**TO-DO ITEM**
From the first line of the entries below to the line with "não declarando quem tem razão quanto ao", give each line again exactly.

Collected data
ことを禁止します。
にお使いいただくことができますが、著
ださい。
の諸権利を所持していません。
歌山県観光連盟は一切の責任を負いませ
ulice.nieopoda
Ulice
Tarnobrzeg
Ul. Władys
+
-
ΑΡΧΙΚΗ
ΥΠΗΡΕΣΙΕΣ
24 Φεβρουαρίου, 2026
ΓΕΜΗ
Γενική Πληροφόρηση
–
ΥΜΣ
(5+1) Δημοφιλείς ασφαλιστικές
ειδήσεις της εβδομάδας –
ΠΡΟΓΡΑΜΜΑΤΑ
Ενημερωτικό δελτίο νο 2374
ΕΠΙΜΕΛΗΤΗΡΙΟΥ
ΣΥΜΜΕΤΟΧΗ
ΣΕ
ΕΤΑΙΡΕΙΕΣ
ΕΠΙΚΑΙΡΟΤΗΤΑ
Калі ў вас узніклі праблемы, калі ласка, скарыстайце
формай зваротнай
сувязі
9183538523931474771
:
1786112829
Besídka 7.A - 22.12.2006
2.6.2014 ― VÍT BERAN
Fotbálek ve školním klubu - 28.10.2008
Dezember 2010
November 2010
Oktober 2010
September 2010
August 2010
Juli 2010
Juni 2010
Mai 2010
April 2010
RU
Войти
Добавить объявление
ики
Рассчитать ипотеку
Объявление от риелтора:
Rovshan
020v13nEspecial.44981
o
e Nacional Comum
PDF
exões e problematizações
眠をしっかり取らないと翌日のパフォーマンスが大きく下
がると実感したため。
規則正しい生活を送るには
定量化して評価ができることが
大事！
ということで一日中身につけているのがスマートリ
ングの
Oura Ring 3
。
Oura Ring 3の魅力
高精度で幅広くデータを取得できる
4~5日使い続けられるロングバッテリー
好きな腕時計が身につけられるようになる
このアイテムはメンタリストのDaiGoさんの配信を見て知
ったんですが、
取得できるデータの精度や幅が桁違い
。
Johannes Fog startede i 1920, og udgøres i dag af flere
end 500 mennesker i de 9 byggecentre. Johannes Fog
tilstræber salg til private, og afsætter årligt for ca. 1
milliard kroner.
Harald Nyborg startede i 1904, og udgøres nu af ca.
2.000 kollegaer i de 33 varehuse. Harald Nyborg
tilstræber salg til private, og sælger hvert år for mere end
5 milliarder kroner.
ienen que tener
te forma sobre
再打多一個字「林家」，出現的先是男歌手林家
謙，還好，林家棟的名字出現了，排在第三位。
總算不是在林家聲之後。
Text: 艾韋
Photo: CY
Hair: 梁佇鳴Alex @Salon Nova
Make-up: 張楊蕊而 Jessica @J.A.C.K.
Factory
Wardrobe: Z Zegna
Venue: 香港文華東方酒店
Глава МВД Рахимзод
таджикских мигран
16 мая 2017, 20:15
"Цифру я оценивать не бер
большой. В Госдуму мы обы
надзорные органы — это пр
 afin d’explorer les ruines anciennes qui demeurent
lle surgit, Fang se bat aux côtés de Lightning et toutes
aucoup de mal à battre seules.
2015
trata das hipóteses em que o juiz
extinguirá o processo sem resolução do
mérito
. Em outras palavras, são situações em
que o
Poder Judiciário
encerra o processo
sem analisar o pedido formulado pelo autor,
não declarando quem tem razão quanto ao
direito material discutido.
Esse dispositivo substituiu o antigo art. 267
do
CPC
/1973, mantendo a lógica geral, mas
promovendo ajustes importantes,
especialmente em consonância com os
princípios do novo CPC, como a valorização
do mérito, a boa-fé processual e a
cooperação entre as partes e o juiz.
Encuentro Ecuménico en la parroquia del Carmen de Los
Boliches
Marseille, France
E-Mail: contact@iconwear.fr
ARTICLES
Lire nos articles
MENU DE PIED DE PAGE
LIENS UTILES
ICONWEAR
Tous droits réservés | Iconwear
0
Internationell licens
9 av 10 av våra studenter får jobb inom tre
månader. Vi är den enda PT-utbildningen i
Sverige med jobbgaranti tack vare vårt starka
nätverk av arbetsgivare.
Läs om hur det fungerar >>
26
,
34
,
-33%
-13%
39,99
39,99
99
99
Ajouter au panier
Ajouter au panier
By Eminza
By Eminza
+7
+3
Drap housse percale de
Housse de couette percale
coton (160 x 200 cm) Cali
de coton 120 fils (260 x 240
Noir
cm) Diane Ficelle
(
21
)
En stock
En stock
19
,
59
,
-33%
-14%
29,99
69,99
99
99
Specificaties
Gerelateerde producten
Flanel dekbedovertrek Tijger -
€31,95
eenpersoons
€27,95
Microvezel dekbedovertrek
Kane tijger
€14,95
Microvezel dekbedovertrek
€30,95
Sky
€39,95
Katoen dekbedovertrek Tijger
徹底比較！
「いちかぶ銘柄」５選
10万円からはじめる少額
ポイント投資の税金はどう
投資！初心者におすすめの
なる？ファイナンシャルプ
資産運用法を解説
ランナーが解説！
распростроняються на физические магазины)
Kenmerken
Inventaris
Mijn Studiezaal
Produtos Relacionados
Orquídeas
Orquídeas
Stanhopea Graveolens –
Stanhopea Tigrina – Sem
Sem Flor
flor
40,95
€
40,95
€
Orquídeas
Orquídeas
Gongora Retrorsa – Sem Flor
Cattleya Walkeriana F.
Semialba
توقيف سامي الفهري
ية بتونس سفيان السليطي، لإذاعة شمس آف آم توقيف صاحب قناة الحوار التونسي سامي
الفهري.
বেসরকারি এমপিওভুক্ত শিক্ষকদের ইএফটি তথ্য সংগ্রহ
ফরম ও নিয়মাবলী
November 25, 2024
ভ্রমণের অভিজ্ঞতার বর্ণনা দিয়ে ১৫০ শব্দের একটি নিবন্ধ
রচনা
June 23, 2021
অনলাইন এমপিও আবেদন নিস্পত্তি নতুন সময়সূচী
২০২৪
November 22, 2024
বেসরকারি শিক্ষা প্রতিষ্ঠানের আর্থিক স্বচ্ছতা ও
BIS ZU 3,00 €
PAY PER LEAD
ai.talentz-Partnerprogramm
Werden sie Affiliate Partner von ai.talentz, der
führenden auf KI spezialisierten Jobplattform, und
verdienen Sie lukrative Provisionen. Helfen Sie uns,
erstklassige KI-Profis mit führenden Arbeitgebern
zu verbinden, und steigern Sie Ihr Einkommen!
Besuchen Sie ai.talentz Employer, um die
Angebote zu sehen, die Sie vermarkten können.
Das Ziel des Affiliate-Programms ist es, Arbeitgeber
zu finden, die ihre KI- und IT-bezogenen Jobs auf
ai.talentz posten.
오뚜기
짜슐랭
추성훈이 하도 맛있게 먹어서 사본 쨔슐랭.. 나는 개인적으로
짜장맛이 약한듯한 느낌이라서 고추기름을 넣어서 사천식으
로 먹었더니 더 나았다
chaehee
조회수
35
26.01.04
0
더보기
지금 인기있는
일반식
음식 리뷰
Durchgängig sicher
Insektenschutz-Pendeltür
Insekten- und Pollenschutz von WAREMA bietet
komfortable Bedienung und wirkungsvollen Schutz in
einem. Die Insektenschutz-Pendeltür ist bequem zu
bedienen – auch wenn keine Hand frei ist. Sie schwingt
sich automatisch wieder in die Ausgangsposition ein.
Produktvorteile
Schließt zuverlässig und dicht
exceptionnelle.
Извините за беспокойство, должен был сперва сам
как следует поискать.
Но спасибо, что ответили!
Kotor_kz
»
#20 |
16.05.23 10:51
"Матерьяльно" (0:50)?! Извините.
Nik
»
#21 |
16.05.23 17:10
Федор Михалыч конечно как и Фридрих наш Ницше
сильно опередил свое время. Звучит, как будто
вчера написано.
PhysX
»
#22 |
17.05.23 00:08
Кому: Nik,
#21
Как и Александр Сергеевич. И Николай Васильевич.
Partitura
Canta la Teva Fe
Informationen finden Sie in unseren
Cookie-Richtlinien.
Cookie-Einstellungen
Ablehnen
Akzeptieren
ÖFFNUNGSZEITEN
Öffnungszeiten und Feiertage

**SOLVED PROBLEM**
ことを禁止します。
にお使いいただくことができますが、著
ださい。
の諸権利を所持していません。
歌山県観光連盟は一切の責任を負いませ
ulice.nieopoda
Ulice
Tarnobrzeg
Ul. Władys
+
-
ΑΡΧΙΚΗ
ΥΠΗΡΕΣΙΕΣ
24 Φεβρουαρίου, 2026
ΓΕΜΗ
Γενική Πληροφόρηση
–
ΥΜΣ
(5+1) Δημοφιλείς ασφαλιστικές
ειδήσεις της εβδομάδας –
ΠΡΟΓΡΑΜΜΑΤΑ
Ενημερωτικό δελτίο νο 2374
ΕΠΙΜΕΛΗΤΗΡΙΟΥ
ΣΥΜΜΕΤΟΧΗ
ΣΕ
ΕΤΑΙΡΕΙΕΣ
ΕΠΙΚΑΙΡΟΤΗΤΑ
Калі ў вас узніклі праблемы, калі ласка, скарыстайце
формай зваротнай
сувязі
9183538523931474771
:
1786112829
Besídka 7.A - 22.12.2006
2.6.2014 ― VÍT BERAN
Fotbálek ve školním klubu - 28.10.2008
Dezember 2010
November 2010
Oktober 2010
September 2010
August 2010
Juli 2010
Juni 2010
Mai 2010
April 2010
RU
Войти
Добавить объявление
ики
Рассчитать ипотеку
Объявление от риелтора:
Rovshan
020v13nEspecial.44981
o
e Nacional Comum
PDF
exões e problematizações
眠をしっかり取らないと翌日のパフォーマンスが大きく下
がると実感したため。
規則正しい生活を送るには
定量化して評価ができることが
大事！
ということで一日中身につけているのがスマートリ
ングの
Oura Ring 3
。
Oura Ring 3の魅力
高精度で幅広くデータを取得できる
4~5日使い続けられるロングバッテリー
好きな腕時計が身につけられるようになる
このアイテムはメンタリストのDaiGoさんの配信を見て知
ったんですが、
取得できるデータの精度や幅が桁違い
。
Johannes Fog startede i 1920, og udgøres i dag af flere
end 500 mennesker i de 9 byggecentre. Johannes Fog
tilstræber salg til private, og afsætter årligt for ca. 1
milliard kroner.
Harald Nyborg startede i 1904, og udgøres nu af ca.
2.000 kollegaer i de 33 varehuse. Harald Nyborg
tilstræber salg til private, og sælger hvert år for mere end
5 milliarder kroner.
ienen que tener
te forma sobre
再打多一個字「林家」，出現的先是男歌手林家
謙，還好，林家棟的名字出現了，排在第三位。
總算不是在林家聲之後。
Text: 艾韋
Photo: CY
Hair: 梁佇鳴Alex @Salon Nova
Make-up: 張楊蕊而 Jessica @J.A.C.K.
Factory
Wardrobe: Z Zegna
Venue: 香港文華東方酒店
Глава МВД Рахимзод
таджикских мигран
16 мая 2017, 20:15
"Цифру я оценивать не бер
большой. В Госдуму мы обы
надзорные органы — это пр
 afin d’explorer les ruines anciennes qui demeurent
lle surgit, Fang se bat aux côtés de Lightning et toutes
aucoup de mal à battre seules.
2015
trata das hipóteses em que o juiz
extinguirá o processo sem resolução do
mérito
. Em outras palavras, são situações em
que o
Poder Judiciário
encerra o processo
sem analisar o pedido formulado pelo autor,
não declarando quem tem razão quanto ao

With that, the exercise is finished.